Given problem A: Decide whether each statement below agrees with the chronology of events in Pakistan. For each one, answer yes or no and quote the words from the chronology that settle it. (i) The Prime Minister moved the weekly holiday from Friday to Sunday. (ii) All 12 PML candidates for the Senate faced opposition. (iii) The naval chief was charged with accepting kickbacks on a submarine deal with Germany.
Given problem B: Reproduce the chronology of events in Pakistan from "Wasim Sajjad retains" up to and including "in this regard.", and put "the legislature" in place of "parliament" each time it occurs.

The Pakistan Muslim League (Nawaz) formally assumed power in the Punjab with the swearing in of the prime minister's brother, Shahbaz Sharif, as chief minister. Unofficially, however, the party took control of the provincial administration the moment the Nakai government was dismissed.

Feb. 23:

In a nationwide speech the Prime Minister announces a "national debt retiring programme, urging the people donate and invest money in government's debt retiring schemes.

* He also shifts the weekly holiday from Friday to Sunday. The religious parties denounced the move as an attempt to erase this Islamic symbol.

* Benazir Bhutto appears before the judicial tribunal and claims that President Farooq Ahmad Khan Leghari was behind his brother, Mir Murtuza Bhutto's assassination.

Feb. 24:

General Mirza Aslam Beg, tells the Supreme Court he was not answerable to it regarding the alleged funding of the IJI campaign in 1990.

March 2:

 After scrutiny of nomination papers for Senate election, all the 12 PML candidates returned unopposed. Among those elected unopposed were two retired judges, Rafiq Ahmad Tarar and Afzal Loan who were on the Supreme Court bench that reinstated Nawaz Sharif as Prime Minister in May 1993.

March 3:

 In a train crash near Khanewal, 129 people were killed and several others injured.

* U.S. identifies Pakistan as a major money-laundering country.

March 6:

The LHC holds that an adult sane girl is fully empowered to marry without her wali's (guardian's) consent.

March 9:

PM instructs election commission to give voting right to overseas Pakistanis.

March 10:

 The Registration of Press & Publications Ordinance 1977 issued to curb freedom of press and expression.
In its judgment in the Saima case, the LHC rules that a woman can marry without the wali's consent.

March 12:

 In the Senate elections from Sindh Baluchistan and the NWFP, the PML wins 11 seats. Asif Ali Zardari of the PPP also gets in.

March 16:

 Punjab provinces faces acute shortage of flour.

March 22:

 Wasim Sajjad retains Senate chiarmanship.

April 1:

 Section 58(2)B of the Eighth Amendment is deleted through the 13th Amendment passed by both  Houses of parliament (79-0 and 190-0). It does away with the president's power to dissolve parliament. The PM also gets the power to appoint services chiefs and governors in that it will now be mandatory for the President to seek the former's advice in this regard.

April 4:

 Flour crisis worsens in the NWFP.

April 5:

 Violence erupts in the NWFP over flour shortage.

April 6:

 People loot flour bags in Lahore.

April 7:

 Flour crisis worsens in the NWFP.

April 15:

 A Pakistan Air Force officer confesses to smuggling heroin in New York.

April 24:

 The Naval Chief Admiral Mansoorul Haq resigns in the backdrop of corruption allegations. Prime Minister Nawaz Sharif had asked the Admiral to quit. This was the first time in Pakistan's history that a chief of army force had been asked to step down by the Prime Minister. The naval chief had been charged in the national press of accepting kickbacks on a submarine deal with France.

May 23:

 Chief Justices' committee opposes setting up of speedy trial courts.

Source excerpt:
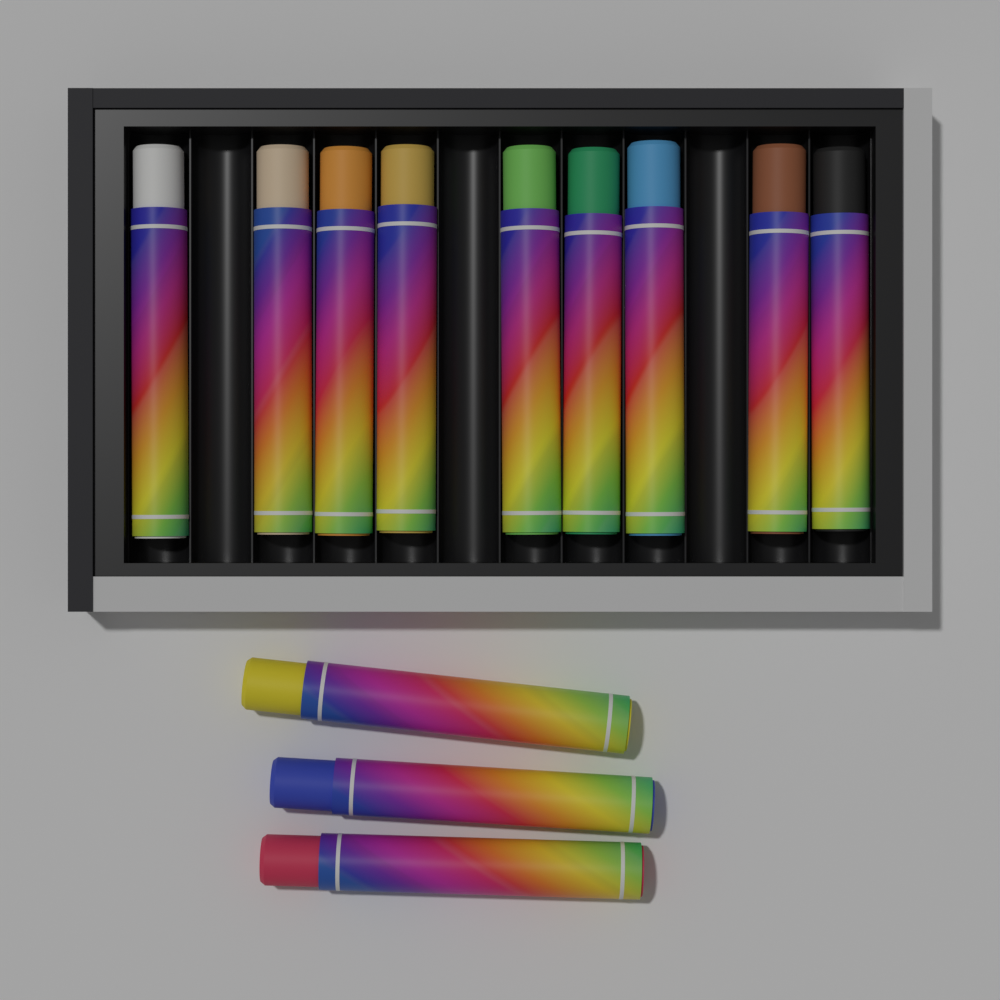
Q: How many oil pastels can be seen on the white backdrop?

Worked answer A:
(i) Yes: "He also shifts the weekly holiday from Friday to Sunday."
(ii) No: "all the 12 PML candidates returned unopposed."
(iii) No: "The naval chief had been charged in the national press of accepting kickbacks on a submarine deal with France."

Worked answer B:
Wasim Sajjad retains Senate chiarmanship.

April 1:

 Section 58(2)B of the Eighth Amendment is deleted through the 13th Amendment passed by both  Houses of the legislature (79-0 and 190-0). It does away with the president's power to dissolve the legislature. The PM also gets the power to appoint services chiefs and governors in that it will now be mandatory for the President to seek the former's advice in this regard.